SA: Thanks! That was the point where I thought the story was really taking off, where I felt like I could pretty much do no wrong. So, really, it’s so long because I started having so much fun writing. I kept stumbling from scene to scene as I got more excited. They’re in a big city—New York, I imagined—so why not have a jazz club? Or an orchestra? If he craves silence, why not send him to a Buddhist retreat? And if they’re in Arizona, why not have him whispering his secrets into a canyon? I had been holding back for the whole story, and I guess I just let loose. He ends up saying what the rest of the characters can’t quite express. I mean, the duck isn’t really a duck, obviously, which is the funny part for me. He’s based in part on some of the old men I used to serve when I worked as a bartender at a tennis club. These guys were really emotionally stunted, but you could sense in some of their stories that there was something there, something they could never quite get to. I would always try to write them off in my mind, but then they would give off these bits of wisdom despite themselves.
HT: Why do you think all of these jokes are so unhappy?
SA: It’s that kind of bar. There’s a bar like that in every town, I think, where you come in at 5:20 and there are already five guys lined up at the counter, staring off into space. They’ll always be there. You might as well give them a cot. Bar jokes themselves just remind me of sad old men. OuItmoded jokes bring to mind people who seem to be left behind by the rest of society. That’s why it seemed to make sense to have all the characters’ wives leave them for men who worked in advertising, or on the internet. Can you imagine one of the drunk regulars at your local bar becoming a successful web entrepreneur?
HT: How long did it take you to complete this story?
SA: The initial draft was the fastest thing I ever wrote. I cranked it out in about five hours. But like I said, it was a mess. The first half was horrendously overwritten. It took another three months of editing before I sent it off to One Story. And then the second round of edits suggested by the One Story editorial staff took another week or so, writing about three hours a day. Originally the story was in past tense, and it had to be overhauled into present tense. Really, everyone at One Story was tremendously helpful, and their excellent editorial suggestions made it a much better story. It took so long for so few pages. When I consider the amount of work a longer story would have taken, it makes me seriously depressed.
HT: What is the best bit of advice about writing you have ever received?

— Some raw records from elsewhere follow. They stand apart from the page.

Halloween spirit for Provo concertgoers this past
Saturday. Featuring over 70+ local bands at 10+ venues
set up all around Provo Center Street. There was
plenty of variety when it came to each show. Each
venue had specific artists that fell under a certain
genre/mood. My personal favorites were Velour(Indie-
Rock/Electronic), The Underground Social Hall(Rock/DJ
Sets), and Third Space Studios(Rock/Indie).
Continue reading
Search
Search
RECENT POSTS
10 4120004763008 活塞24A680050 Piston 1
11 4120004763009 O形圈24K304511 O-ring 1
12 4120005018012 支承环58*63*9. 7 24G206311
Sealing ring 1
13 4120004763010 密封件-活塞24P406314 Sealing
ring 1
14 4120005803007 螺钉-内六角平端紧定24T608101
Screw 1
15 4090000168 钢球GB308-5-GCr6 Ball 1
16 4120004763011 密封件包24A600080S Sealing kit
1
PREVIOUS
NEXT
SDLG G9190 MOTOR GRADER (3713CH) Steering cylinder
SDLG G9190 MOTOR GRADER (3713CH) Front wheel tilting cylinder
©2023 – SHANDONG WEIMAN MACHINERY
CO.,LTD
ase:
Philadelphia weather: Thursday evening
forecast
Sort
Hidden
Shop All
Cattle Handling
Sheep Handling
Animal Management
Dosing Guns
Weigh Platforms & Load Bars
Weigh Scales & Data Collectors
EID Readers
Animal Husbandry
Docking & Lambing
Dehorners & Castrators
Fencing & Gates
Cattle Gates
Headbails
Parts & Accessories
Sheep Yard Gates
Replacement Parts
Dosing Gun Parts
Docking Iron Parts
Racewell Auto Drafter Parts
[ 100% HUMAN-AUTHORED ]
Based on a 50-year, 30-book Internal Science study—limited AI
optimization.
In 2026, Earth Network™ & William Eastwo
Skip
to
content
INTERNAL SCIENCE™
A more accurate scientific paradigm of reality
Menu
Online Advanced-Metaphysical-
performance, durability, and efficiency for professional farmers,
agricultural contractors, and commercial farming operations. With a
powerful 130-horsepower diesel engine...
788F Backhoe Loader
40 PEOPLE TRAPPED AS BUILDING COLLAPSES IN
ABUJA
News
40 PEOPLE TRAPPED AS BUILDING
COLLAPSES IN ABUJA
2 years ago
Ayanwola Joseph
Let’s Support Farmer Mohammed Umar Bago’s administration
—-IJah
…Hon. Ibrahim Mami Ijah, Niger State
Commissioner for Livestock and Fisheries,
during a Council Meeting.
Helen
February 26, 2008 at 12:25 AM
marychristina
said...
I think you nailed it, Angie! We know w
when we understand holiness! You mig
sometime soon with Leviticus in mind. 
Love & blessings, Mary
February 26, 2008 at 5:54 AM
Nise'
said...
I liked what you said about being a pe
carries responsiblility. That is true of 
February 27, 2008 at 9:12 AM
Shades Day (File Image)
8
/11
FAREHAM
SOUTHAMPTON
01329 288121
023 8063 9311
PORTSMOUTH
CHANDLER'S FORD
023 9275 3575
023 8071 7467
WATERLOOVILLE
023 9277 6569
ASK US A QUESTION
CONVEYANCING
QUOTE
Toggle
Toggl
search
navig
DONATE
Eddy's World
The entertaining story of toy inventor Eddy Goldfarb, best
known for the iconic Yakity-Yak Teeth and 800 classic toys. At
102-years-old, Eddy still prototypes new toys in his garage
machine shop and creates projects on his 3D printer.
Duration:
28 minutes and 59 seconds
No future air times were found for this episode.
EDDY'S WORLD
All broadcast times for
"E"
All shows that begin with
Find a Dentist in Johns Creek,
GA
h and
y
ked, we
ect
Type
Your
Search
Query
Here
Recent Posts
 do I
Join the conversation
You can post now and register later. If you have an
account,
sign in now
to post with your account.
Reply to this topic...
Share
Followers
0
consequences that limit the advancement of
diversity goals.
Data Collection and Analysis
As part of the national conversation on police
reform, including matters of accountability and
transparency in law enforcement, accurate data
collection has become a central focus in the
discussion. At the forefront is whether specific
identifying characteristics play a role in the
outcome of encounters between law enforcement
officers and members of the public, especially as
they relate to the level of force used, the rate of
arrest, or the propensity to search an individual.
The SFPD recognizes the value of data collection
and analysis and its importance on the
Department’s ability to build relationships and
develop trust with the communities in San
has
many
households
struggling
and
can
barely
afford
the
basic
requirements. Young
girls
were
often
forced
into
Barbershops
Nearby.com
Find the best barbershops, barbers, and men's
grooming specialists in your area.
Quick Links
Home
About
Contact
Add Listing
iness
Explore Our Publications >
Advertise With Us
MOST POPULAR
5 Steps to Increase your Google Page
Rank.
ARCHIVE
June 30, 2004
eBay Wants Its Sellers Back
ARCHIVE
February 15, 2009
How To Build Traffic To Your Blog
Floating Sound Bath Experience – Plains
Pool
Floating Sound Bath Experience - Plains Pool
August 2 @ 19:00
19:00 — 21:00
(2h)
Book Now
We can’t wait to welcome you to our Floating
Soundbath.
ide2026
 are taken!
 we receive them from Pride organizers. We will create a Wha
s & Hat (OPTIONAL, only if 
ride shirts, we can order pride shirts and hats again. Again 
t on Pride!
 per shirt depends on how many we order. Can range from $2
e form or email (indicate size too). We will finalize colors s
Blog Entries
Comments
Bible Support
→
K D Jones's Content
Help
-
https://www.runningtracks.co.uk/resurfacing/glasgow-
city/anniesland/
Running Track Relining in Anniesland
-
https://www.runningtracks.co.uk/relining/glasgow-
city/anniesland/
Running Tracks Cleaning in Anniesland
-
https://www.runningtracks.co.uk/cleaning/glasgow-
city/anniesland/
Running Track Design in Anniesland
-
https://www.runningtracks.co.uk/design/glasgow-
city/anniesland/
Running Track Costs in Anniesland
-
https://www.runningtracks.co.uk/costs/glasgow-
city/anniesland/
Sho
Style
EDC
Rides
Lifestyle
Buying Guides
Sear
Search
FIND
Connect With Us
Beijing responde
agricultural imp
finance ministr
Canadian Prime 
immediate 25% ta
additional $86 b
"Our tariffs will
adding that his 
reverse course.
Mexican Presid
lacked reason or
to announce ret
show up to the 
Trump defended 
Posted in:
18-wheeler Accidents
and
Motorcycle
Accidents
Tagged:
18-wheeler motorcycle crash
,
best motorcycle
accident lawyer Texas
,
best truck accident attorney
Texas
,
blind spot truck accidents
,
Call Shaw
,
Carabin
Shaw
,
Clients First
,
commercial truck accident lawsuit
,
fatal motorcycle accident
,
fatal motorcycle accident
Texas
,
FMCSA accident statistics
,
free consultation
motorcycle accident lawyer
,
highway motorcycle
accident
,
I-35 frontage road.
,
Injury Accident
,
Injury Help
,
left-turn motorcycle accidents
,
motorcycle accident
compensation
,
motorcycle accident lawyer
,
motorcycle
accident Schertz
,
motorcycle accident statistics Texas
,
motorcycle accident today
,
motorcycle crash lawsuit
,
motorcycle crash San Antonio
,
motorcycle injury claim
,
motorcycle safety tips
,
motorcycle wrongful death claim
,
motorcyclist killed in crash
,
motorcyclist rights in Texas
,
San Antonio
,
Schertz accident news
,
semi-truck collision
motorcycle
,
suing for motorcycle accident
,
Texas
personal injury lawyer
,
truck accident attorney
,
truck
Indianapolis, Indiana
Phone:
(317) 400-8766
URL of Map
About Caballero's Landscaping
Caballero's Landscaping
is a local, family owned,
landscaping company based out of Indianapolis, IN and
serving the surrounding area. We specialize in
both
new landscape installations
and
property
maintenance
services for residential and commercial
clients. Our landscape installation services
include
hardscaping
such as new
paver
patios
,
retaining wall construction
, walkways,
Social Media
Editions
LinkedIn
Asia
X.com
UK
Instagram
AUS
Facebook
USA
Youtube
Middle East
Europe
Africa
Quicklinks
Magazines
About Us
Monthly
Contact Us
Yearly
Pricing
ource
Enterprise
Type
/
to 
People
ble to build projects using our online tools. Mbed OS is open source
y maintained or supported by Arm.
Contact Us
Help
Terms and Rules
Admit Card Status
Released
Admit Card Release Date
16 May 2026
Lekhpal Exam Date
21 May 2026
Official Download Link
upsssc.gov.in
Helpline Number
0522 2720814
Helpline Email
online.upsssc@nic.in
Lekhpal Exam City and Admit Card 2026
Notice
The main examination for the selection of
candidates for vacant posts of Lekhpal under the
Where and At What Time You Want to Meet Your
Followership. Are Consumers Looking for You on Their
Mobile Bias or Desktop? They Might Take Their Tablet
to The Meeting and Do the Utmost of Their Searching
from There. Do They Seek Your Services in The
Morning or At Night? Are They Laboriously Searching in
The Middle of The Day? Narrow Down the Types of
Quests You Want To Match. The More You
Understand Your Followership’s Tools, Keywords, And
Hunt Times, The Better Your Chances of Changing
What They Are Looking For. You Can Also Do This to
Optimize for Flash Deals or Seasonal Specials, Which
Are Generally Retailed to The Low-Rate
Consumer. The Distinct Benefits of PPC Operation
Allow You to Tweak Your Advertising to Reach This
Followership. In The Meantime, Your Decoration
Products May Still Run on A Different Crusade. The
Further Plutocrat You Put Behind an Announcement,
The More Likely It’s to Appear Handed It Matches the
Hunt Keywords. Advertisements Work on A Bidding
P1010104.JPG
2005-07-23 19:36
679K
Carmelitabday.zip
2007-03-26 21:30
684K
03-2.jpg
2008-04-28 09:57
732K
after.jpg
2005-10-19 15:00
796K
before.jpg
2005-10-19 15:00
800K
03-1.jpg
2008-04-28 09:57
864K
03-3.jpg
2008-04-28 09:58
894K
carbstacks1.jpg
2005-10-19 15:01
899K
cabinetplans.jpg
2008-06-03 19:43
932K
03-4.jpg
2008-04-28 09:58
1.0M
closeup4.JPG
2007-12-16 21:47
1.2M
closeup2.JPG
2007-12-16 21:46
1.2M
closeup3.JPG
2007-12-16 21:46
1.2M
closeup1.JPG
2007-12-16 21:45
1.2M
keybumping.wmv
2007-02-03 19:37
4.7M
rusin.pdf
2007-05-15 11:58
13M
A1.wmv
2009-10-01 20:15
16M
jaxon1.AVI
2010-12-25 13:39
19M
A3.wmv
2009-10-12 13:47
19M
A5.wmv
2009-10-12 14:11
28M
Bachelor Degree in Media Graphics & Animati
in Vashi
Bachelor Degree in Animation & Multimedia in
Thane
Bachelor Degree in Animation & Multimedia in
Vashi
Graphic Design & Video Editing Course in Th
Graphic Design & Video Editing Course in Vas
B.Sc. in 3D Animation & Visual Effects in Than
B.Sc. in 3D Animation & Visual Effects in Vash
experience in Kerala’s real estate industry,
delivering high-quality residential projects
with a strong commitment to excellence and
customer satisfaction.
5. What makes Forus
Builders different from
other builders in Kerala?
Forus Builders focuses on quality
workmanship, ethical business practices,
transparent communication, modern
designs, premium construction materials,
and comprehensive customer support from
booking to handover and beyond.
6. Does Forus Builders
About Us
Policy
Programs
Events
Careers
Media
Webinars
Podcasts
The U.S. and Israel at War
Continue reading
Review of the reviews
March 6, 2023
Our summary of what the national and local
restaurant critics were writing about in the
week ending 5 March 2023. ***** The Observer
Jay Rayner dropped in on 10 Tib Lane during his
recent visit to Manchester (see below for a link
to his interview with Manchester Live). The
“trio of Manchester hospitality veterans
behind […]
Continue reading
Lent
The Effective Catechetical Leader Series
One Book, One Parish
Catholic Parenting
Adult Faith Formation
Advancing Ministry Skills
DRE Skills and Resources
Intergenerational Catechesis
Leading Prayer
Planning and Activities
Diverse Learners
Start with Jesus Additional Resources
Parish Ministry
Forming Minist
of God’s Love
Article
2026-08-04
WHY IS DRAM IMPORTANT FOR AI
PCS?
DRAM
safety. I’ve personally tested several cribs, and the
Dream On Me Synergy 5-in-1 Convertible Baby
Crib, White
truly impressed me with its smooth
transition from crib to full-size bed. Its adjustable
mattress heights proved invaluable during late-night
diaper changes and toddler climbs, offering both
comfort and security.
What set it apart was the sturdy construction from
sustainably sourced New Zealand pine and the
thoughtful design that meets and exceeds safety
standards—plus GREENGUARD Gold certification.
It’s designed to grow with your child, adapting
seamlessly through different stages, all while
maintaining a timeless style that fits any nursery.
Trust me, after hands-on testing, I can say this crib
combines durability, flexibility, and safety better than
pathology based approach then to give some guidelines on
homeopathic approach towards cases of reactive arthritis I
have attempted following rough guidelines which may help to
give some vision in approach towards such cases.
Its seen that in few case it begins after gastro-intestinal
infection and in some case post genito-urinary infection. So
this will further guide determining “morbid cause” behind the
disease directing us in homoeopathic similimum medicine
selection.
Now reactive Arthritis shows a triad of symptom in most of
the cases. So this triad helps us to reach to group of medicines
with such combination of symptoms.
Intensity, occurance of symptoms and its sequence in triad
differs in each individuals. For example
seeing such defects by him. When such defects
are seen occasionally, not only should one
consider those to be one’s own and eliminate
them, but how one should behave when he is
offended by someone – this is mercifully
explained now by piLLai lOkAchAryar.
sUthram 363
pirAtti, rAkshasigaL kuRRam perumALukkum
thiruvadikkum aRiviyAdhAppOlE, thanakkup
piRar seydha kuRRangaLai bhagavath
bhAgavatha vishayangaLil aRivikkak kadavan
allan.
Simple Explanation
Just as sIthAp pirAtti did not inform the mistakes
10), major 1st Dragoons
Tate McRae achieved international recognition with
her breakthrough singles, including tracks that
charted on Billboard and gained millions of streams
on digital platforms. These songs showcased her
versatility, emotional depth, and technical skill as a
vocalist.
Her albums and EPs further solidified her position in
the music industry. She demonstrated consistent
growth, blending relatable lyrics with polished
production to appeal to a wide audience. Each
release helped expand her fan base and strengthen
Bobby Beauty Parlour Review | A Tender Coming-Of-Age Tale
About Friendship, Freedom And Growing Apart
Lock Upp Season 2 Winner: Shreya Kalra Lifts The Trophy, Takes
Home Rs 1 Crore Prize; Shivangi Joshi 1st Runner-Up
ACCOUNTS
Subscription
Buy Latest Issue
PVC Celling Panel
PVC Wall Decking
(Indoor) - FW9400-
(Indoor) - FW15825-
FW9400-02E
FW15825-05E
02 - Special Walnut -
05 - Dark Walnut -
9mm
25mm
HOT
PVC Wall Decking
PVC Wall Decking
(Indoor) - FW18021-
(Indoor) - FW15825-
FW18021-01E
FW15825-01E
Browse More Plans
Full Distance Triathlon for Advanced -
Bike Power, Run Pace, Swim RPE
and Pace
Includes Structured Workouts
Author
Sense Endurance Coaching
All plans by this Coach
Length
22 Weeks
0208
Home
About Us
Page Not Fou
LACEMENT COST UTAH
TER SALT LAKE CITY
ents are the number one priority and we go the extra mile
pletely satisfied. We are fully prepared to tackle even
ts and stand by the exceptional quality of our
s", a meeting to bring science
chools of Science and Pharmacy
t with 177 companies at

SA: I was lucky enough to go to Oberlin College, and the other students in my workshops were scary talented, especially for undergraduates. Plus, they were my friends, and we were always showing each other our work, sharing our thoughts. Sometime around my senior year I developed a complex about my own writing. Everyone else was writing such interesting, weird pieces, and it seemed like my stuff was dull in comparison. So I basically started flailing. I was producing some pretty hackneyed stories, and one day my advisor, Dan Chaon, just sat me down and said, point blank, “this is bad writing, what’s happening to you?” And when I admitted to him that I felt like I was struggling to be more original than I naturally was, he just sort of shook his head and told me to stop trying to measure up to my classmates and just keep working. Stop worrying, keep working. The best advice I ever received. It applies to everything.
HT: What are you working on now?
SA: Same old thing, more stories. Whenever I read an amazing collection—I just finished Jim Shepard’s “Love and Hydrogen”, for example, so that rearranged my head a little, and before that it was John Haskell’s “I Am Not Jackson Pollack”, and who knows what the hell that collection is—it reminds me of why it’s always my favorite kind of writing. It’s such an amazing form, you know? You can do anything with it, but you can fuck it up so easily, too. I read once that Updike used to rent an office for his writing and go there every morning, like it was a regular nine to five. That’s what I’d do, if I had the money; go about it like a job.